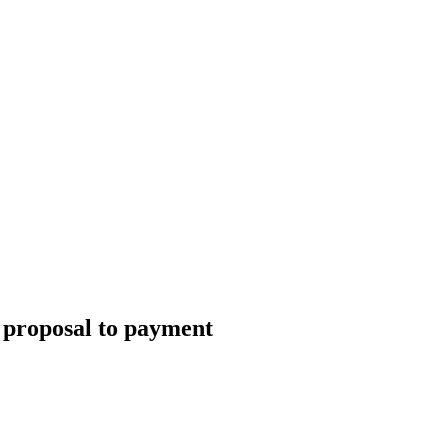
 proposal to payment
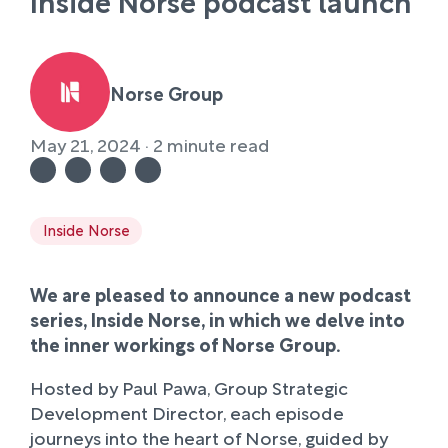
Inside Norse podcast launch
Norse Group
May 21, 2024 · 2 minute read
Inside Norse
We are pleased to announce a new podcast
series, Inside Norse, in which we delve into
the inner workings of Norse Group.
Hosted by Paul Pawa, Group Strategic
Development Director, each episode
journeys into the heart of Norse, guided by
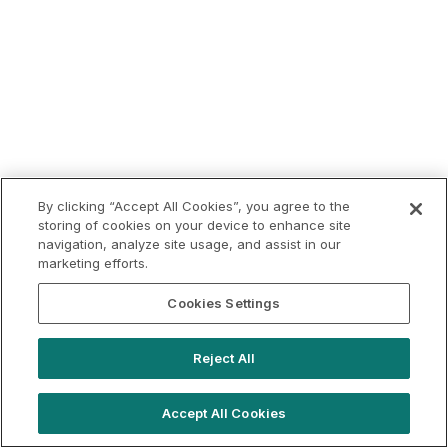
By clicking “Accept All Cookies”, you agree to the
storing of cookies on your device to enhance site
navigation, analyze site usage, and assist in our
marketing efforts.
Cookies Settings
Reject All
Accept All Cookies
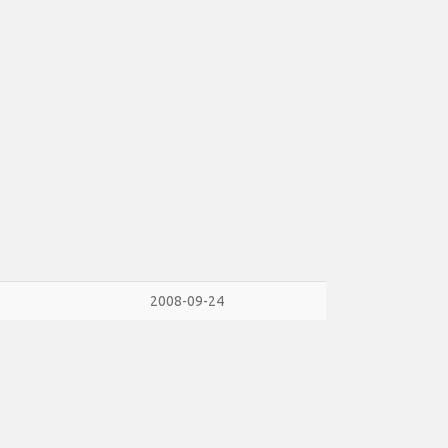
2008-09-24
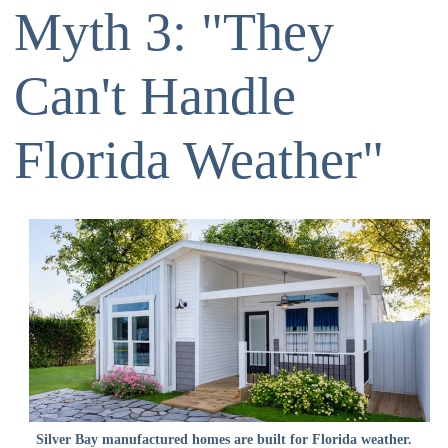
Myth 3: "They
Can't Handle
Florida Weather"
Silver Bay manufactured homes are built for Florida weather.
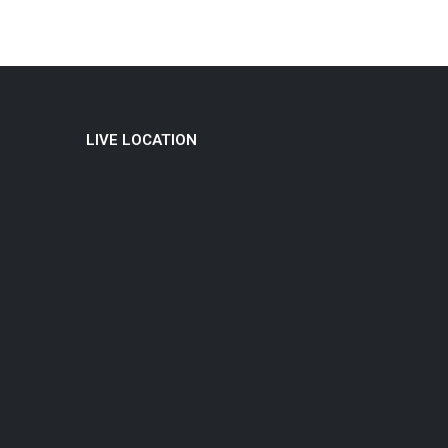
LIVE LOCATION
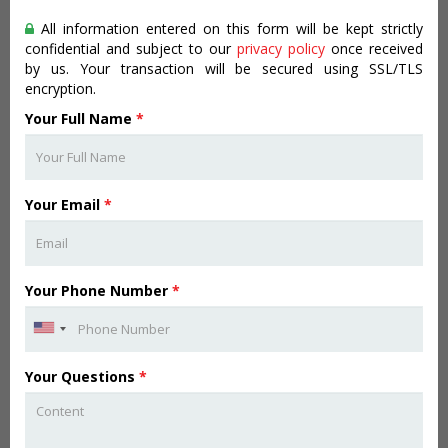
All information entered on this form will be kept strictly
confidential and subject to our
privacy policy
once received
by us. Your transaction will be secured using SSL/TLS
encryption.
Your Full Name
*
Your Email
*
Your Phone Number
*
Your Questions
*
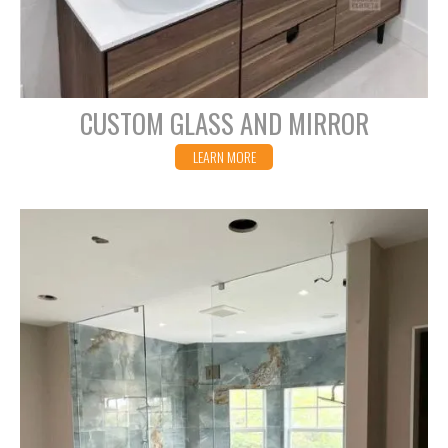
CUSTOM GLASS AND MIRROR
LEARN MORE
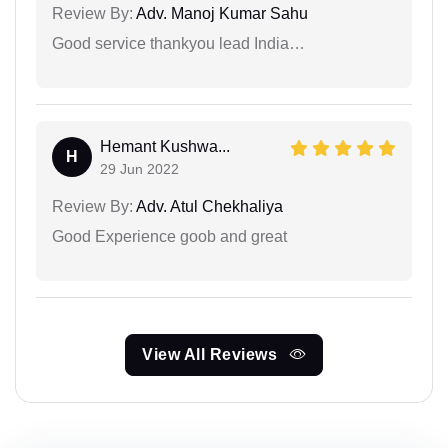
Review By:
Adv. Manoj Kumar Sahu
Good service thankyou lead India…
Hemant Kushwa...
H
29 Jun 2022
Review By:
Adv. Atul Chekhaliya
Good Experience goob and great
View All Reviews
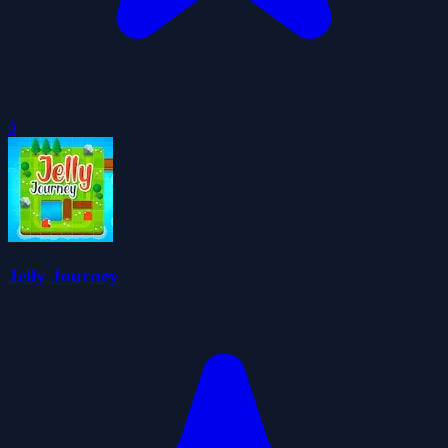
0
Jelly Journey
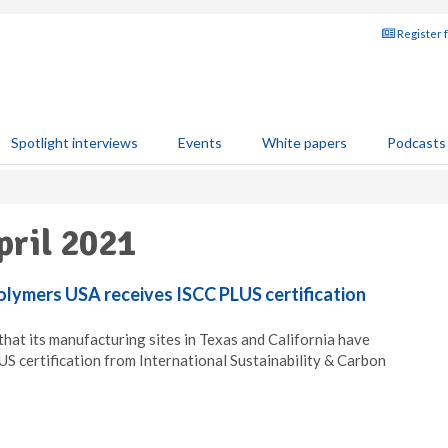
Register 
Spotlight interviews
Events
White papers
Podcasts
pril 2021
olymers USA receives ISCC PLUS certification
at its manufacturing sites in Texas and California have
 certification from International Sustainability & Carbon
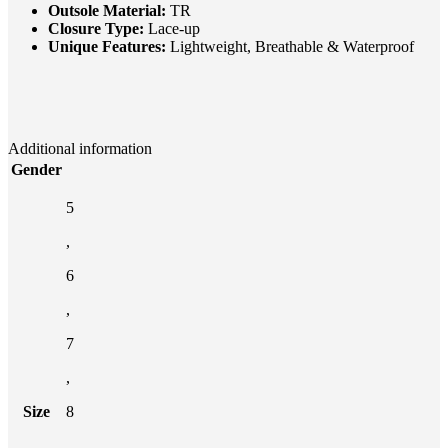
Outsole Material:
TR
Closure Type:
Lace-up
Unique Features:
Lightweight, Breathable & Waterproof
Additional information
Gender
5
,
6
,
7
,
Size
8
,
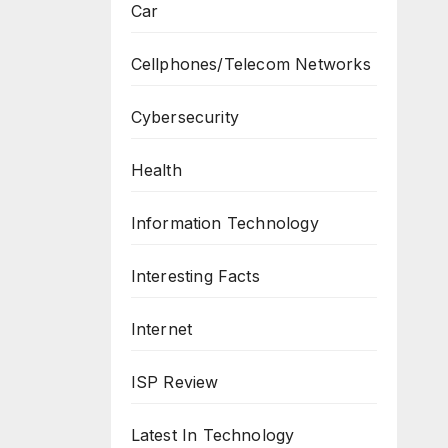
Car
Cellphones/Telecom Networks
Cybersecurity
Health
Information Technology
Interesting Facts
Internet
ISP Review
Latest In Technology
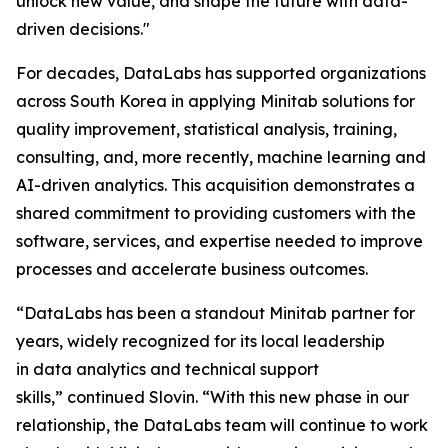
unlock new value, and shape the future with data-
driven decisions."
For decades, DataLabs has supported organizations
across South Korea in applying Minitab solutions for
quality improvement, statistical analysis, training,
consulting, and, more recently, machine learning and
AI-driven analytics. This acquisition demonstrates a
shared commitment to providing customers with the
software, services, and expertise needed to improve
processes and accelerate business outcomes.
“DataLabs has been a standout Minitab partner for
years, widely recognized for its local leadership
in data analytics and technical support
skills,” continued Slovin. “With this new phase in our
relationship, the DataLabs team will continue to work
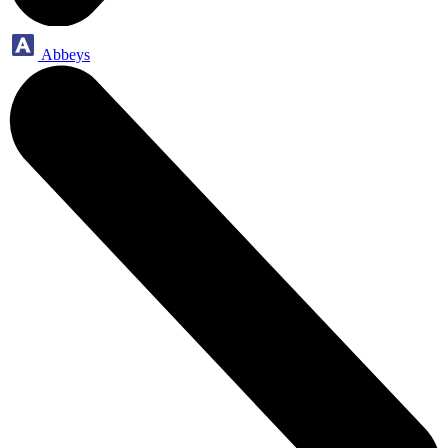
Abbeys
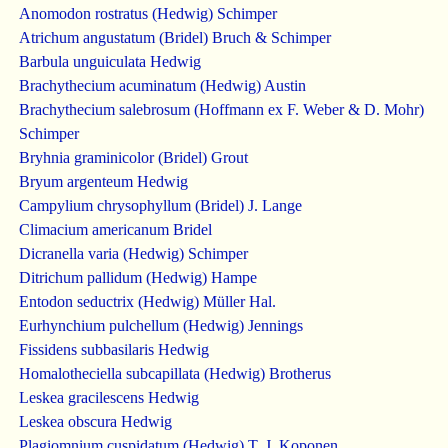
Anomodon rostratus (Hedwig) Schimper
Atrichum angustatum (Bridel) Bruch & Schimper
Barbula unguiculata Hedwig
Brachythecium acuminatum (Hedwig) Austin
Brachythecium salebrosum (Hoffmann ex F. Weber & D. Mohr)
Schimper
Bryhnia graminicolor (Bridel) Grout
Bryum argenteum Hedwig
Campylium chrysophyllum (Bridel) J. Lange
Climacium americanum Bridel
Dicranella varia (Hedwig) Schimper
Ditrichum pallidum (Hedwig) Hampe
Entodon seductrix (Hedwig) Müller Hal.
Eurhynchium pulchellum (Hedwig) Jennings
Fissidens subbasilaris Hedwig
Homalotheciella subcapillata (Hedwig) Brotherus
Leskea gracilescens Hedwig
Leskea obscura Hedwig
Plagiomnium cuspidatum (Hedwig) T. J. Koponen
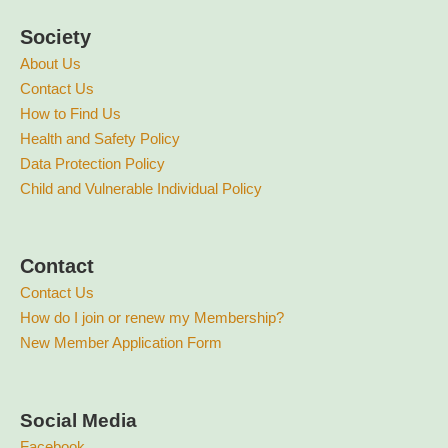
Society
About Us
Contact Us
How to Find Us
Health and Safety Policy
Data Protection Policy
Child and Vulnerable Individual Policy
Contact
Contact Us
How do I join or renew my Membership?
New Member Application Form
Social Media
Facebook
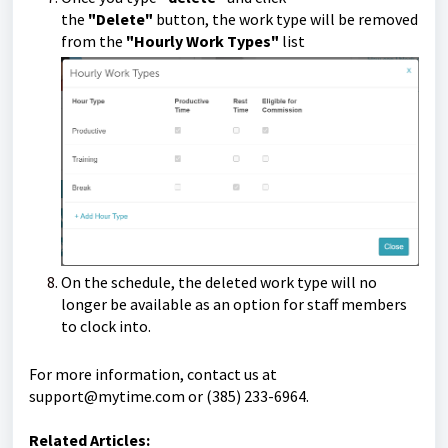
the
"Delete"
button, the work type will be removed
from the
"Hourly Work Types"
list
On the schedule, the deleted work type will no
longer be available as an option for staff members
to clock into.
For more information, contact us at
support@mytime.com
or (385) 233-6964.
Related Articles:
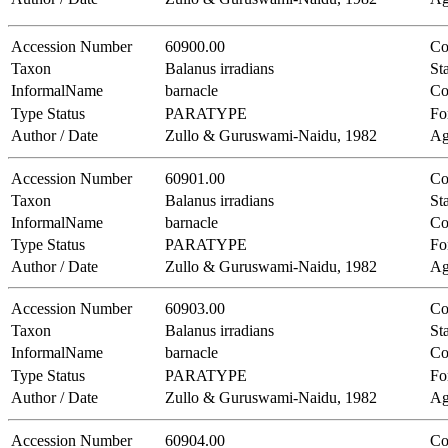
Accession Number
60900.00
Co
Taxon
Balanus irradians
Sta
InformalName
barnacle
Co
Type Status
PARATYPE
Fo
Author / Date
Zullo & Guruswami-Naidu, 1982
Ag
Accession Number
60901.00
Co
Taxon
Balanus irradians
Sta
InformalName
barnacle
Co
Type Status
PARATYPE
Fo
Author / Date
Zullo & Guruswami-Naidu, 1982
Ag
Accession Number
60903.00
Co
Taxon
Balanus irradians
Sta
InformalName
barnacle
Co
Type Status
PARATYPE
Fo
Author / Date
Zullo & Guruswami-Naidu, 1982
Ag
Accession Number
60904.00
Co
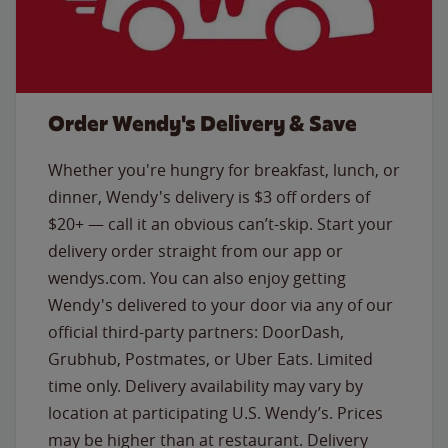
Order Wendy's Delivery & Save
Whether you're hungry for breakfast, lunch, or
dinner, Wendy's delivery is $3 off orders of
$20+ — call it an obvious can’t-skip. Start your
delivery order straight from our app or
wendys.com. You can also enjoy getting
Wendy's delivered to your door via any of our
official third-party partners: DoorDash,
Grubhub, Postmates, or Uber Eats. Limited
time only. Delivery availability may vary by
location at participating U.S. Wendy’s. Prices
may be higher than at restaurant. Delivery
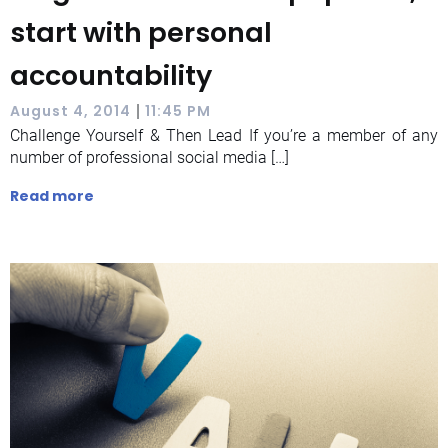
start with personal
accountability
|
August 4, 2014
11:45 PM
Challenge Yourself & Then Lead If you’re a member of any
number of professional social media […]
Read more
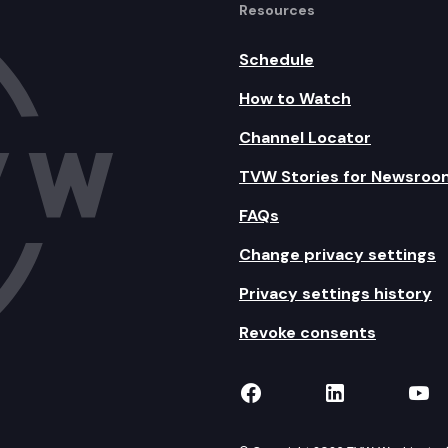
Resources
Schedule
How to Watch
Channel Locator
TVW Stories for Newsroo
FAQs
Change privacy settings
Privacy settings history
Revoke consents
TVW on Facebook
TVW on Lin
TVW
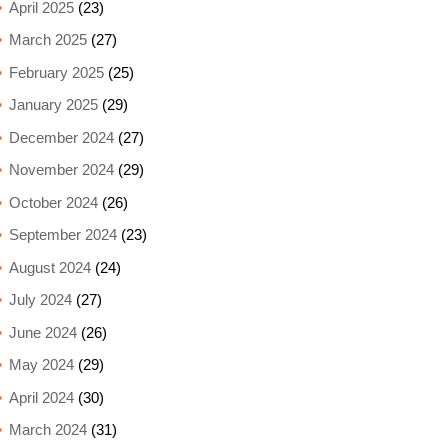
April 2025
(23)
March 2025
(27)
February 2025
(25)
January 2025
(29)
December 2024
(27)
November 2024
(29)
October 2024
(26)
September 2024
(23)
August 2024
(24)
July 2024
(27)
June 2024
(26)
May 2024
(29)
April 2024
(30)
March 2024
(31)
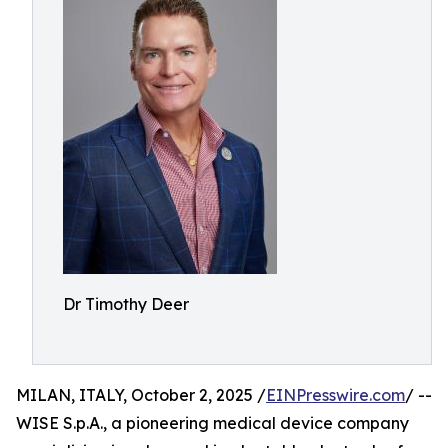
Dr Timothy Deer
MILAN, ITALY, October 2, 2025 /
EINPresswire.com
/ --
WISE S.p.A., a pioneering medical device company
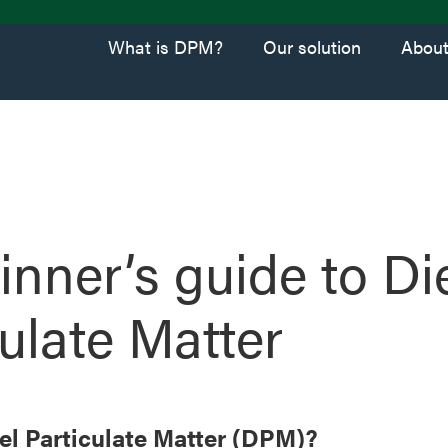
What is DPM?
Our solution
Abou
inner’s guide to Di
culate Matter
el Particulate Matter (DPM)?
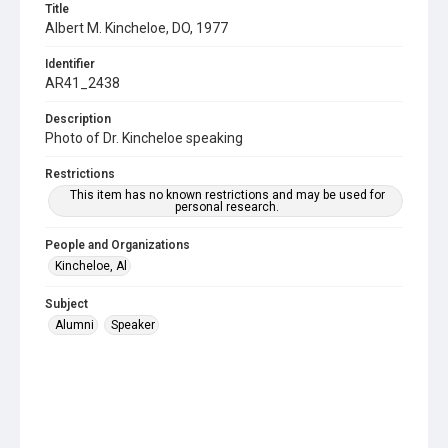
Title
Albert M. Kincheloe, DO, 1977
Identifier
AR41_2438
Description
Photo of Dr. Kincheloe speaking
Restrictions
This item has no known restrictions and may be used for
personal research.
People and Organizations
Kincheloe, Al
Subject
Alumni
Speaker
****************************************
• _WHAT YOU SHOULD DO_: Rewrite everything from the line containing "Anomodon rostratus (Hedwig) Schimper" down to the line containing "Climacium americanum Bridel", swapping in "Hedw." wherever "Hedwig" appears and changing nothing else.

• _OUTPUT OF THE EXERCISE_:
Anomodon rostratus (Hedw.) Schimper
Atrichum angustatum (Bridel) Bruch & Schimper
Barbula unguiculata Hedw.
Brachythecium acuminatum (Hedw.) Austin
Brachythecium salebrosum (Hoffmann ex F. Weber & D. Mohr)
Schimper
Bryhnia graminicolor (Bridel) Grout
Bryum argenteum Hedw.
Campylium chrysophyllum (Bridel) J. Lange
Climacium americanum Bridel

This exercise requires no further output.